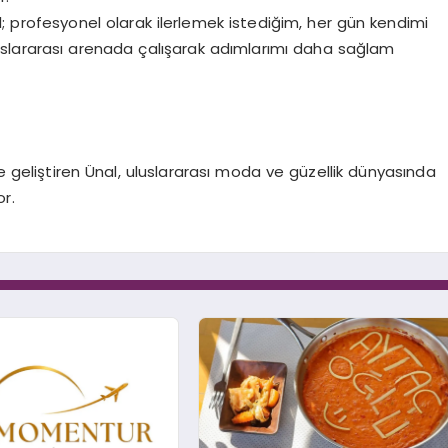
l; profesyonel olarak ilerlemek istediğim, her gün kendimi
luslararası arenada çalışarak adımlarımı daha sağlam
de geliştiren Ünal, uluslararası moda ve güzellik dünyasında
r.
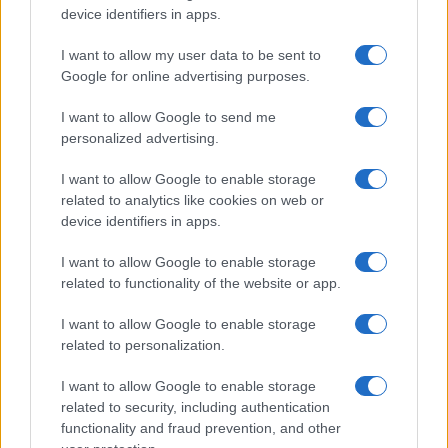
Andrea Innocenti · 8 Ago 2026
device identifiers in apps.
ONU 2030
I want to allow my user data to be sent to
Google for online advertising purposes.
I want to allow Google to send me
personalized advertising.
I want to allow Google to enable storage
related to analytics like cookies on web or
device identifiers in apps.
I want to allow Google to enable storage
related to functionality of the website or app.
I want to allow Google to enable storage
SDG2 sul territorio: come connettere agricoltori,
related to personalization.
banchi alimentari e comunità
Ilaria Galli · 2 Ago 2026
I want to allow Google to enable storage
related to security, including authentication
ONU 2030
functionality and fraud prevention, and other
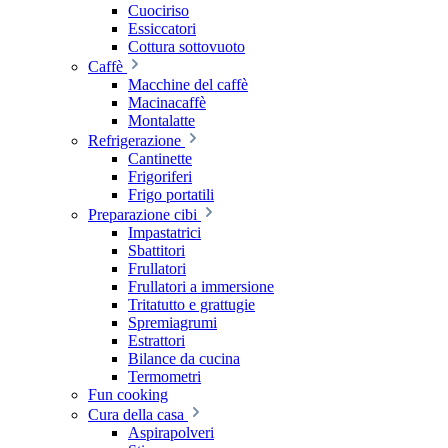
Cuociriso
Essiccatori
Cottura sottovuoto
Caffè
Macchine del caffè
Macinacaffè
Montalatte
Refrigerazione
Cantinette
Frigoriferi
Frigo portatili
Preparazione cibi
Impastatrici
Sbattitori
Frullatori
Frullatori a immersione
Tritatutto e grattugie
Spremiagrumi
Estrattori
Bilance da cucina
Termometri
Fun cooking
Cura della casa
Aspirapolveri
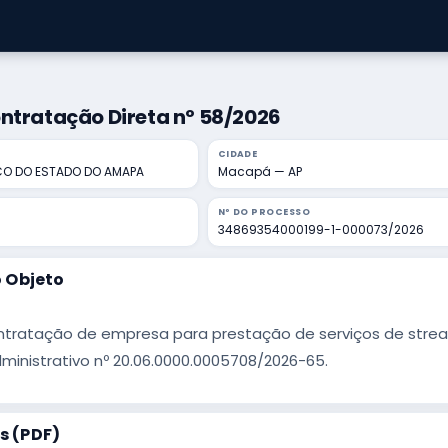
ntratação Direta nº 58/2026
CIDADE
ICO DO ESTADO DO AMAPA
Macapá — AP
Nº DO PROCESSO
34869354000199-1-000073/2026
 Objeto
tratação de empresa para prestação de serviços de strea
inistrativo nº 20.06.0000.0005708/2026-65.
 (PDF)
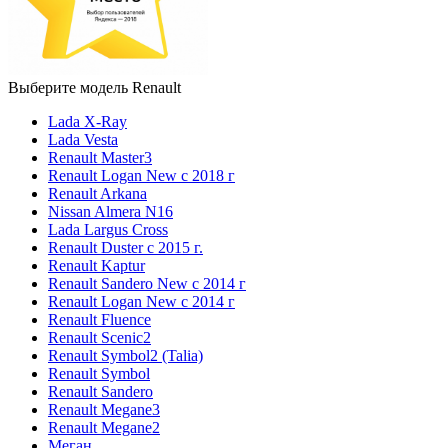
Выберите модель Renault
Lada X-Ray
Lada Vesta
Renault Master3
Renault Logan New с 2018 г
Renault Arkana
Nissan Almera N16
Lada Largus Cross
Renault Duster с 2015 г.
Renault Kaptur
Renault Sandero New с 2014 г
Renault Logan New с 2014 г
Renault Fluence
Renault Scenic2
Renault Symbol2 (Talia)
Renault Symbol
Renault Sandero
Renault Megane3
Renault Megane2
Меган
········
### What the task asks
Say how many lines of the records include the string "Logan"; the number alone is enough.

### Solution to the problem
2